- [Brief]
Carry on the mailing-list thread about all-zero pages in GIN indexes, writing onward from its final line.

── Document excerpt ──

All-zero page in GIN index causes assertion failure
This is a continuation of the discussion at
/messages/by-id/CAMkU=1zUc=h0oCZntaJaqqW7gxxVxCWsYq8DD2t7oHgsgVEsgA@mail.gmail.com,
I'm starting a new thread as this is a separate issue than the original
LWLock bug.
On Thu, Jul 16, 2015 at 12:03 AM, Jeff Janes <jeff.janes@gmail.com> wrote:
On Wed, Jul 15, 2015 at 8:44 AM, Heikki Linnakangas <hlinnaka@iki.fi>
wrote:I don't see how this is related to the LWLock issue, but I didn't see it
without your patch. Perhaps the system just didn't survive long enough to
uncover it without the patch (although it shows up pretty quickly). It
could just be an overzealous Assert, since the casserts off didn't show
problems.bt and bt full are shown below.
Cheers,
Jeff
#0 0x0000003dcb632625 in raise () from /lib64/libc.so.6
#1 0x0000003dcb633e05 in abort () from /lib64/libc.so.6
#2 0x0000000000930b7a in ExceptionalCondition (
conditionName=0x9a1440 "!(((PageHeader) (page))->pd_special >=
(__builtin_offsetof (PageHeaderData, pd_linp)))", errorType=0x9a12bc
"FailedAssertion",
fileName=0x9a12b0 "ginvacuum.c", lineNumber=713) at assert.c:54
#3 0x00000000004947cf in ginvacuumcleanup (fcinfo=0x7fffee073a90) at
ginvacuum.c:713It now looks like this *is* unrelated to the LWLock issue. The assert that
it is tripping over was added just recently (302ac7f27197855afa8c) and so I
had not been testing under its presence until now. It looks like it is
finding all-zero pages (index extended but then a crash before initializing
the page?) and it doesn't like them.(gdb) f 3
(gdb) p *(char[8192]*)(page)
$11 = '\000' <repeats 8191 times>Presumably before this assert, such pages would just be permanently
orphaned.
Yeah, so it seems. It's normal to have all-zero pages in the index, if
you crash immediately after the relation has been extended, but before
the new page has been WAL-logged. What is your test case like; did you
do crash-testing?
ISTM ginvacuumcleanup should check for PageIsNew, and put the page to
the FSM. That's what btvacuumpage() gistvacuumcleanup() do.
spgvacuumpage() seems to also check for PageIsNew(), but it seems broken
in a different way: it initializes the page and marks the page as dirty,
but it is not WAL-logged. That is a problem at least if checksums are
enabled: if you crash you might have a torn page on disk, with invalid
checksum.
- Heikki
--
Sent via pgsql-hackers mailing list (pgsql-hackers@postgresql.org)
To make changes to your subscription:
http://www.postgresql.org/mailpref/pgsql-hackers
On 07/20/2015 11:14 AM, Heikki Linnakangas wrote:
ISTM ginvacuumcleanup should check for PageIsNew, and put the page to
the FSM. That's what btvacuumpage() gistvacuumcleanup() do.
spgvacuumpage() seems to also check for PageIsNew(), but it seems broken
in a different way: it initializes the page and marks the page as dirty,
but it is not WAL-logged. That is a problem at least if checksums are
enabled: if you crash you might have a torn page on disk, with invalid
checksum.
Looking closer, heap vacuum does a similar thing, but there are two
mitigating factors that make it safe in practice, I think:
1. An empty heap page is all-zeroes except for the small page header in
the beginning of the page. For a torn page to matter, the page would
need to be torn in the header, but we rely elsewhere (control file)

───
── Data lines ──

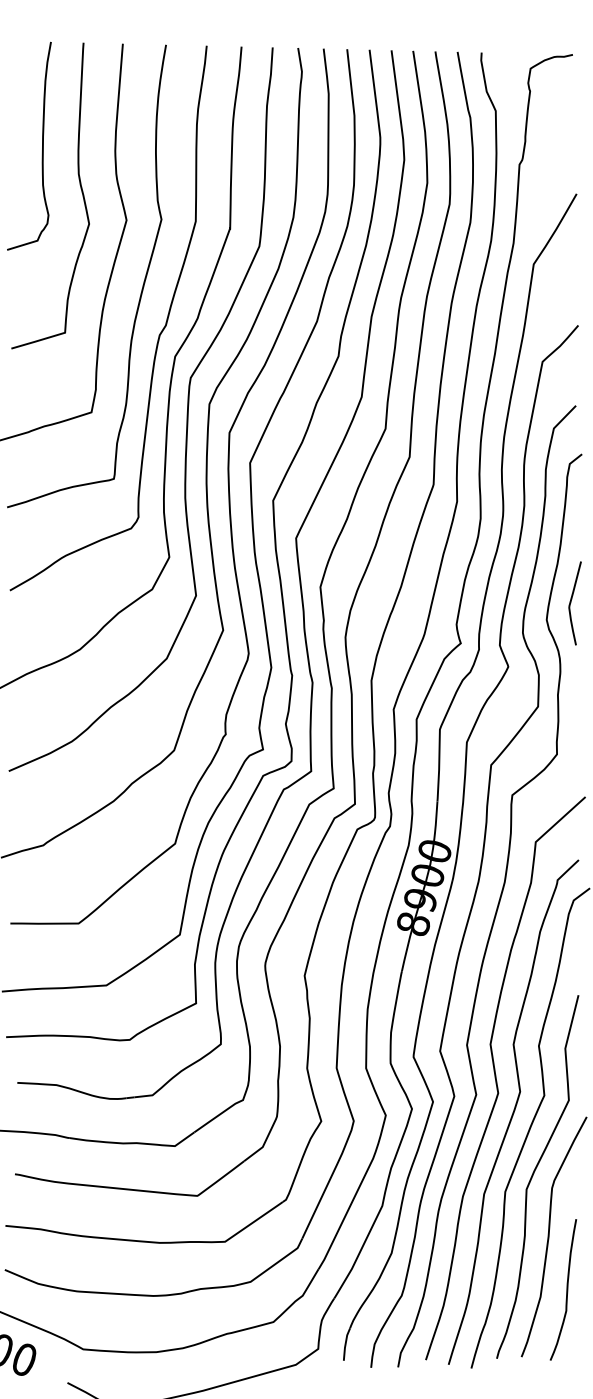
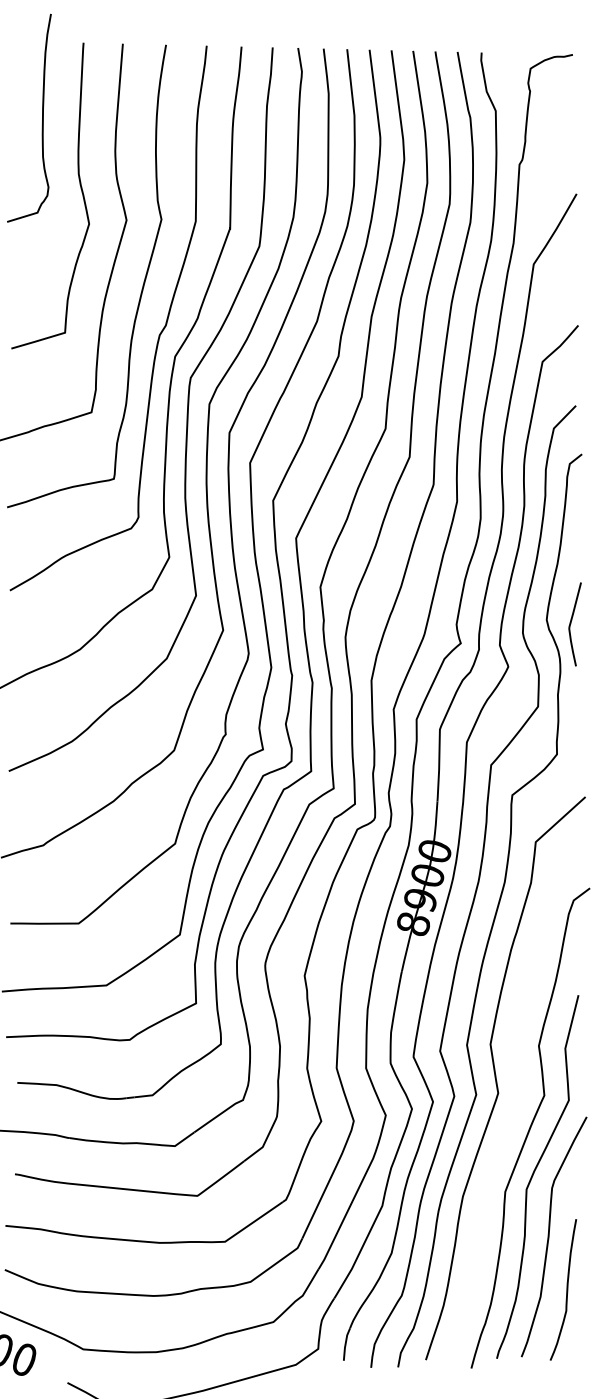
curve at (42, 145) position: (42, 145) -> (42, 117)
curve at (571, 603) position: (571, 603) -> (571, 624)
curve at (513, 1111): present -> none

───
── Data lines ──

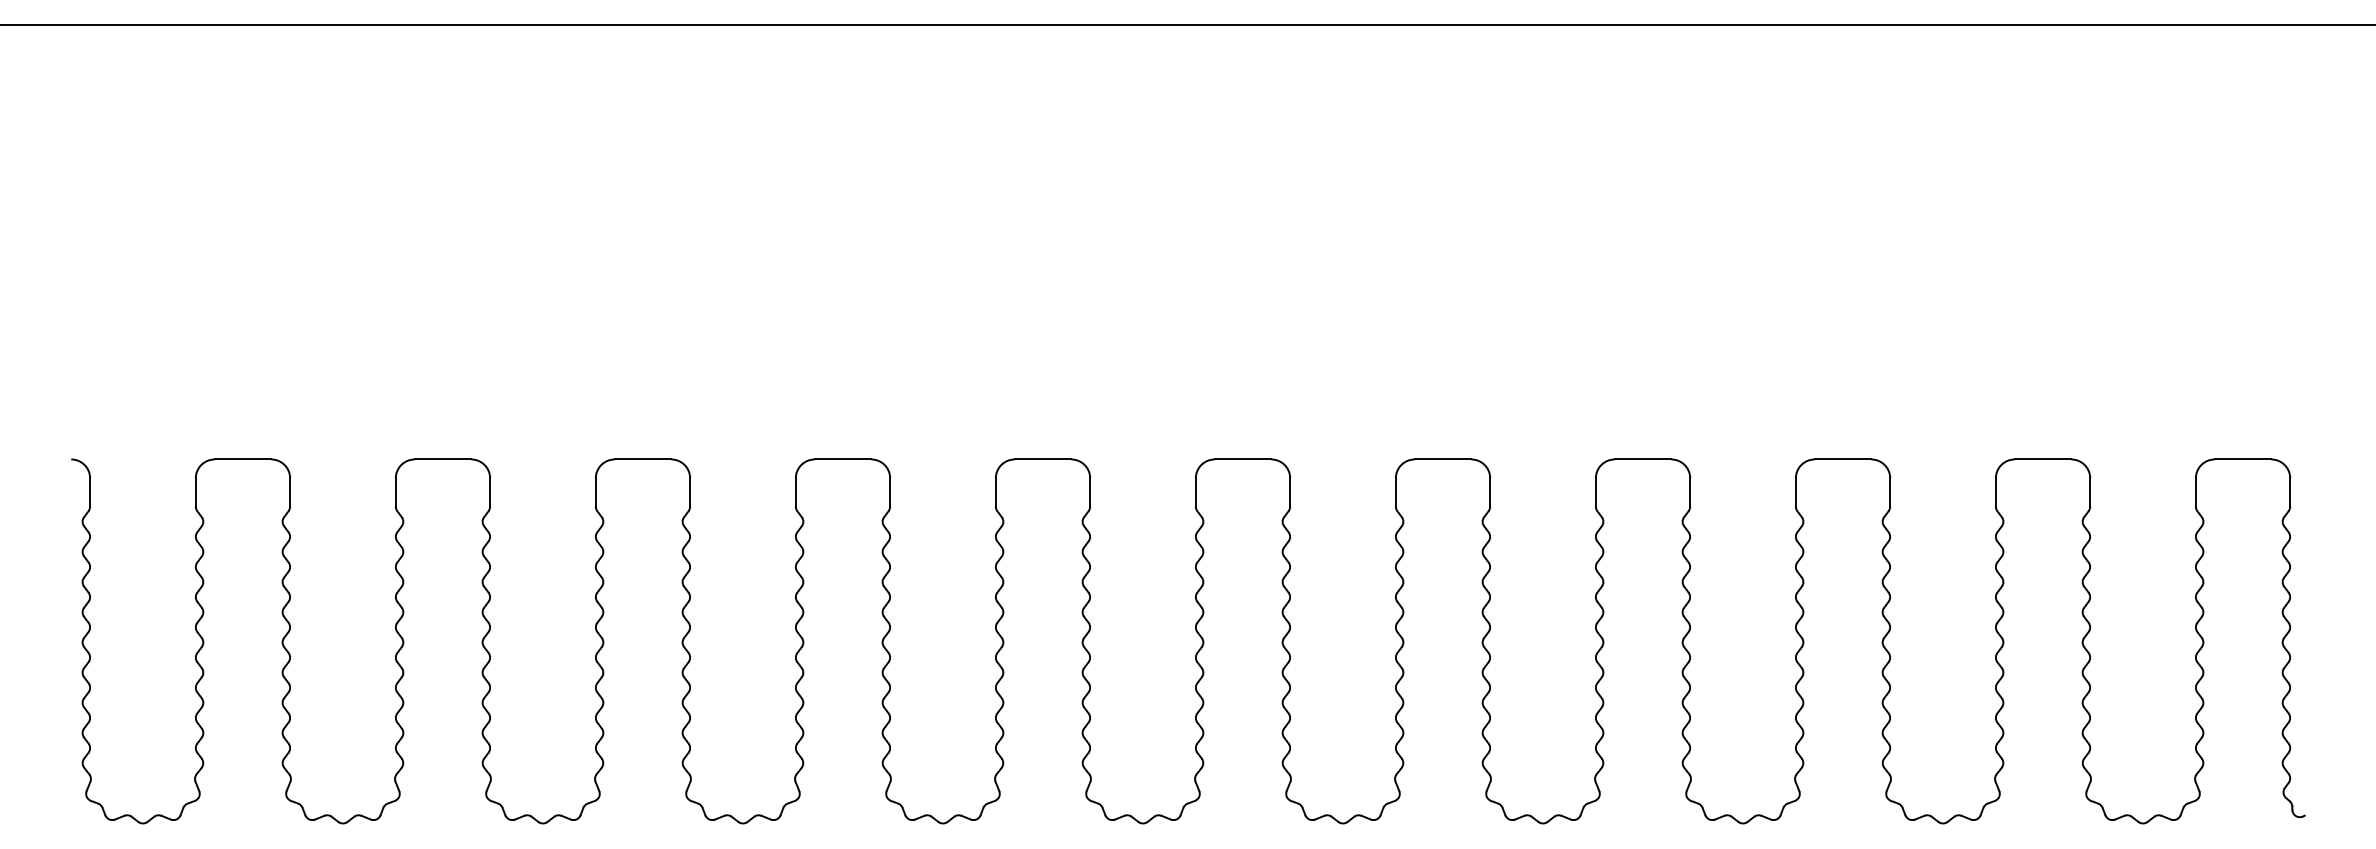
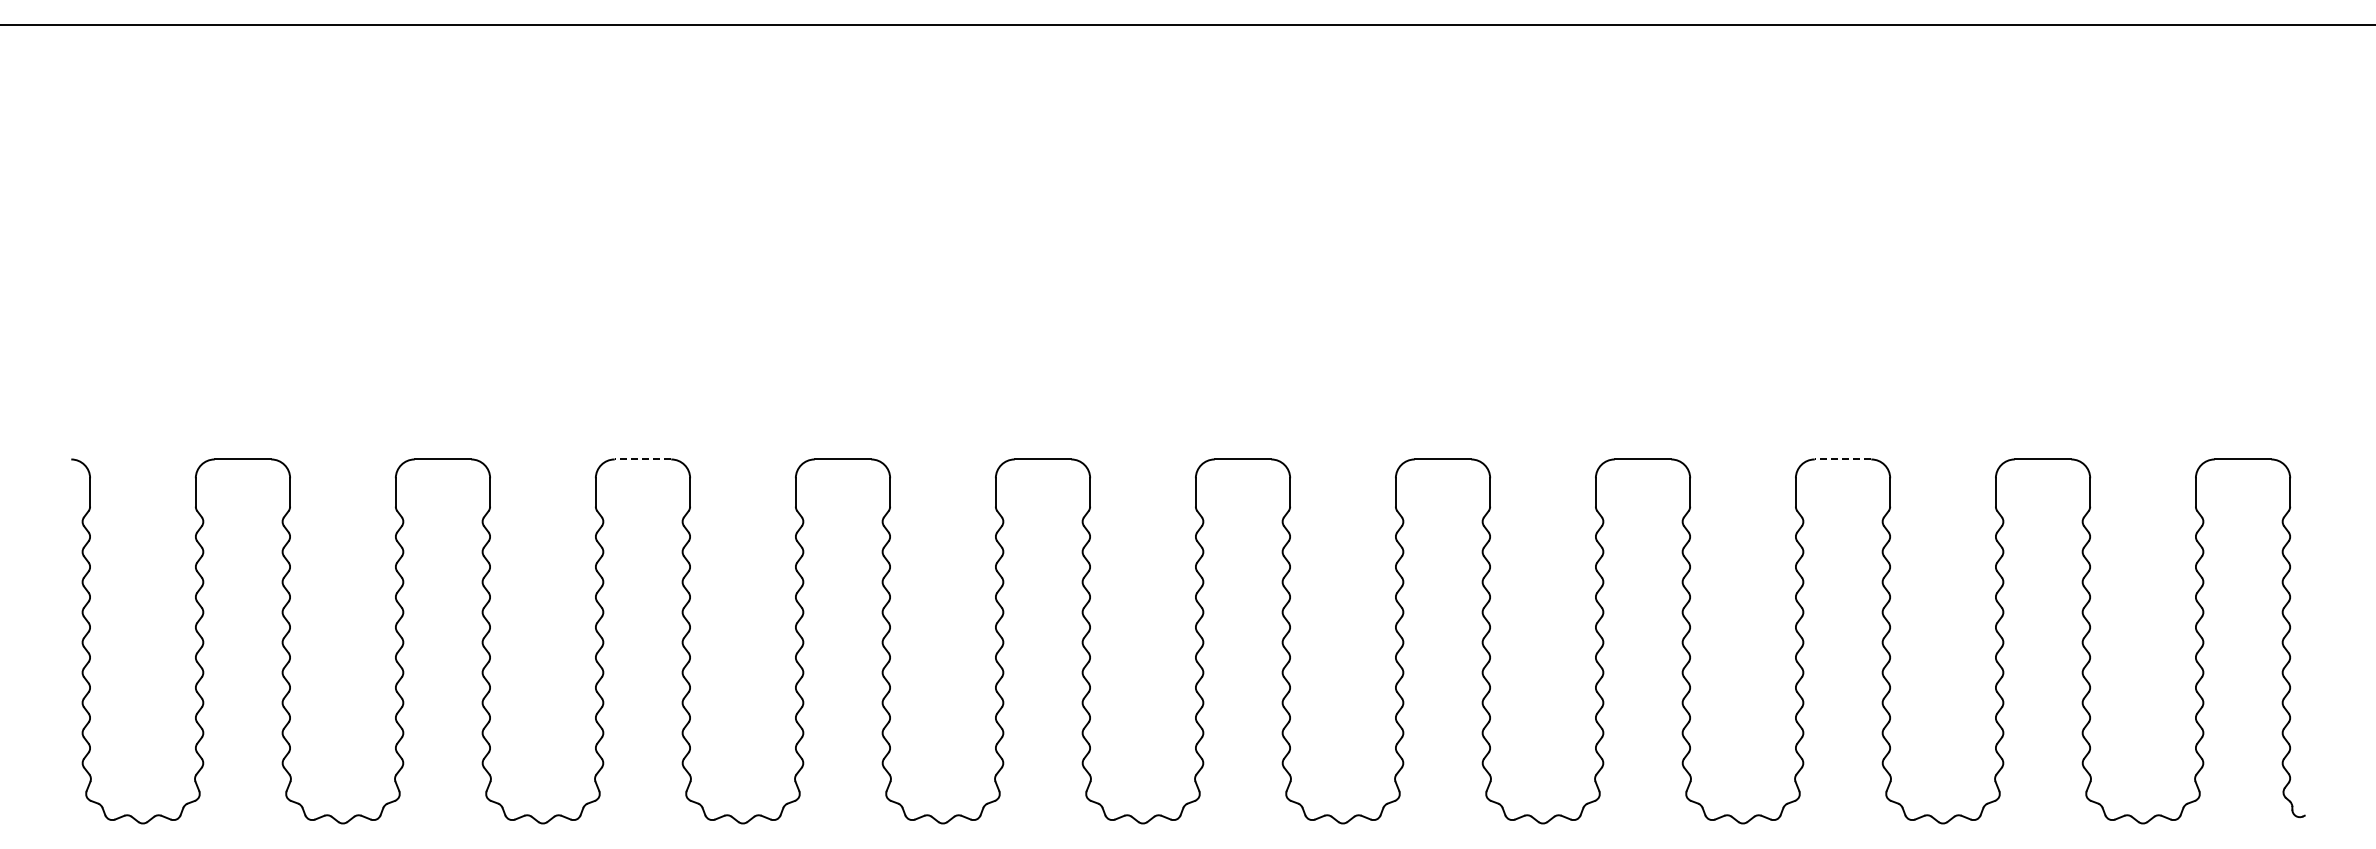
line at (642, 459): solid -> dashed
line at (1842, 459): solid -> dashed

───

- [In response]
anyway that a 512-byte sector update is atomic, so that shouldn't
happen. Note that this hinges on the fact that there is no special area
on heap pages, so you cannot rely on this for index pages.
2. The redo of the first insert/update on a heap page will always
re-initialize the page, even when full-page-writes are disabled. This is
the XLOG_HEAP_INIT_PAGE optimization. So it's not just an optimization,
it's required for correctness.
Heap update can also leave behind a page in the buffer cache that's been
initialized by RelationGetBufferForTuple but not yet WAL-logged.
However, it doesn't mark the buffer dirty, so the torn-page problem
cannot happen because the page will not be flushed to disk if nothing
else touches it. The XLOG_HEAP_INIT_PAGE optimization is needed in that
case too, however.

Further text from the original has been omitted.